This means that many of us are off balance. We are trying to devote ourselves to all our roles but we don’t feel in place and certainly don’t feel like we are at “peak performance.” So let me talk about a solution.

Our crisis changes many things but not everything and one of the things it doesn’t change is the need for you to run your life from your “control room.” I’ve mentioned this before. The control room of your life is not a physical space necessarily. It is rather the condition of calm and reflection from which you view your life and make decisions. It is where you take a clear-eyed view of who you are and how you live and you make the adjustments and plans needed for success of every kind.

Now, the control room may be slightly different for each of us. For me, as a Christian, the control room is prayer, scripture reading, listening, calm scanning of my life, list-making, and decision-making.
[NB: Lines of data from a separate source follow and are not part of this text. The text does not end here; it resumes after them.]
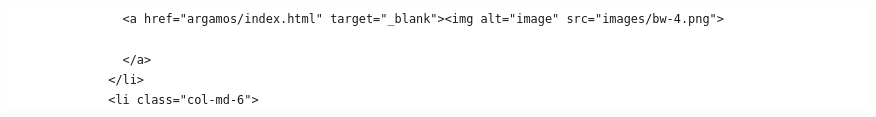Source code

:                     <a href="argamos/index.html" target="_blank"><img alt="image" src="images/bw-4.png">

                    </a>
                  </li>
                  <li class="col-md-6">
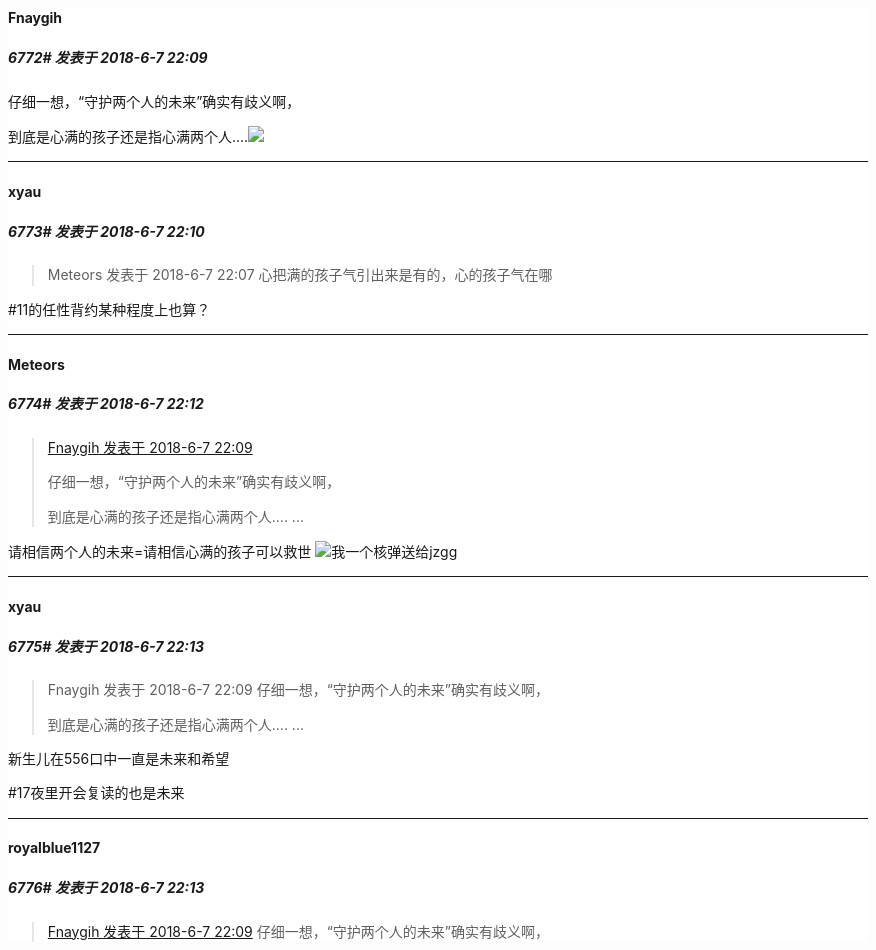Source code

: ####  Fnaygih  
##### 6772#       发表于 2018-6-7 22:09


仔细一想，“守护两个人的未来”确实有歧义啊，

到底是心满的孩子还是指心满两个人....<img src="https://static.saraba1st.com/image/smiley/face2017/001.png" referrerpolicy="no-referrer">


*****

####  xyau  
##### 6773#       发表于 2018-6-7 22:10


<blockquote>Meteors 发表于 2018-6-7 22:07
心把满的孩子气引出来是有的，心的孩子气在哪</blockquote>
#11的任性背约某种程度上也算？


*****

####  Meteors  
##### 6774#       发表于 2018-6-7 22:12


<blockquote><a href="httphttps://bbs.saraba1st.com/2b/forum.php?mod=redirect&amp;goto=findpost&amp;pid=39910906&amp;ptid=1701499" target="_blank">Fnaygih 发表于 2018-6-7 22:09</a>

仔细一想，“守护两个人的未来”确实有歧义啊，

到底是心满的孩子还是指心满两个人.... ...</blockquote>
请相信两个人的未来=请相信心满的孩子可以救世
<img src="https://static.saraba1st.com/image/smiley/face2017/187.png" referrerpolicy="no-referrer">我一个核弹送给jzgg


*****

####  xyau  
##### 6775#       发表于 2018-6-7 22:13


<blockquote>Fnaygih 发表于 2018-6-7 22:09
仔细一想，“守护两个人的未来”确实有歧义啊，

到底是心满的孩子还是指心满两个人.... ...</blockquote>
新生儿在556口中一直是未来和希望

#17夜里开会复读的也是未来


*****

####  royalblue1127  
##### 6776#       发表于 2018-6-7 22:13


<blockquote><a href="httphttps://bbs.saraba1st.com/2b/forum.php?mod=redirect&amp;goto=findpost&amp;pid=39910906&amp;ptid=1701499" target="_blank">Fnaygih 发表于 2018-6-7 22:09</a>
仔细一想，“守护两个人的未来”确实有歧义啊，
Sometimes this occurs in the quiet of my leathery office. Sometimes it happens in a hotel room or on an airplane. But it happens, without fail, every day. Otherwise, my life ends up in chaos.

How about you? Had you established a control room in your life before this crisis? Good. Then your challenge is to keep from being blown out of your control room by the press of people and events around you now. You don’t want to burden people with your need for your control room. You want to serve them from it. So maybe you’ll have to get up earlier in the morning. Maybe you’ll stay up later at night, sit on the back porch with a drink and ponder. Do whatever you need to do, but don’t get blown out of your control room.
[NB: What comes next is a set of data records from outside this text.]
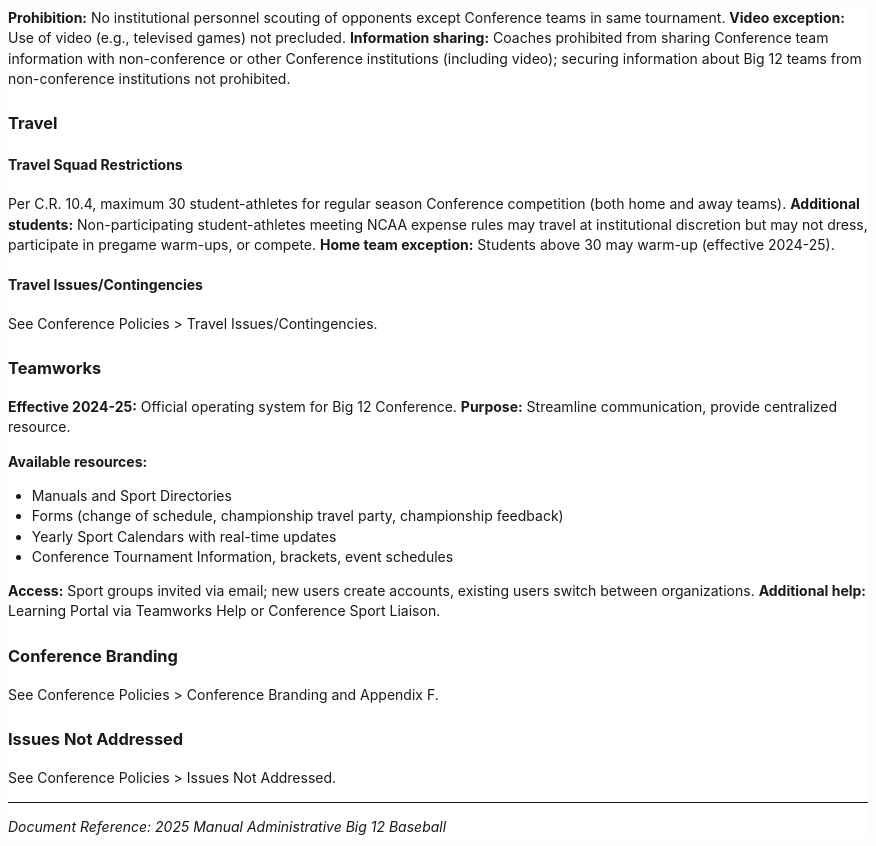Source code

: **Prohibition:** No institutional personnel scouting of opponents except Conference teams in same tournament.
**Video exception:** Use of video (e.g., televised games) not precluded.
**Information sharing:** Coaches prohibited from sharing Conference team information with non-conference or other Conference institutions (including video); securing information about Big 12 teams from non-conference institutions not prohibited.

### Travel

#### Travel Squad Restrictions

Per C.R. 10.4, maximum 30 student-athletes for regular season Conference competition (both home and away teams).
**Additional students:** Non-participating student-athletes meeting NCAA expense rules may travel at institutional discretion but may not dress, participate in pregame warm-ups, or compete.
**Home team exception:** Students above 30 may warm-up (effective 2024-25).

#### Travel Issues/Contingencies

See Conference Policies > Travel Issues/Contingencies.

### Teamworks

**Effective 2024-25:** Official operating system for Big 12 Conference.
**Purpose:** Streamline communication, provide centralized resource.

**Available resources:**

- Manuals and Sport Directories
- Forms (change of schedule, championship travel party, championship feedback)
- Yearly Sport Calendars with real-time updates
- Conference Tournament Information, brackets, event schedules

**Access:** Sport groups invited via email; new users create accounts, existing users switch between organizations.
**Additional help:** Learning Portal via Teamworks Help or Conference Sport Liaison.

### Conference Branding

See Conference Policies > Conference Branding and Appendix F.

### Issues Not Addressed

See Conference Policies > Issues Not Addressed.

---

_Document Reference: 2025 Manual Administrative Big 12 Baseball_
If you have never established a control room for your life, now’s the time. Don’t worry. It begins simply. It’s you and unchallenged quiet. It’s a long walk or hiding in the basement for 30 minutes at the start of each day or—as in the case of one friend of mine—literally sitting on the roof where you can’t be found. The goal is to ponder, pray, and reflect from an inner vantage point that allows wisdom for living to emerge.

A final thought for you: My reading of history tells me that every great disaster or plague that ever beset mankind was followed by a great flowering of innovation and creativity. The future is bright. Yet you won’t know how best to navigate that future if you don’t sit in your control room now and calmly ponder and pray. There are businesses to be built, lives to be changed, cultures to be shaped—but only by those who know who they are and where they are going.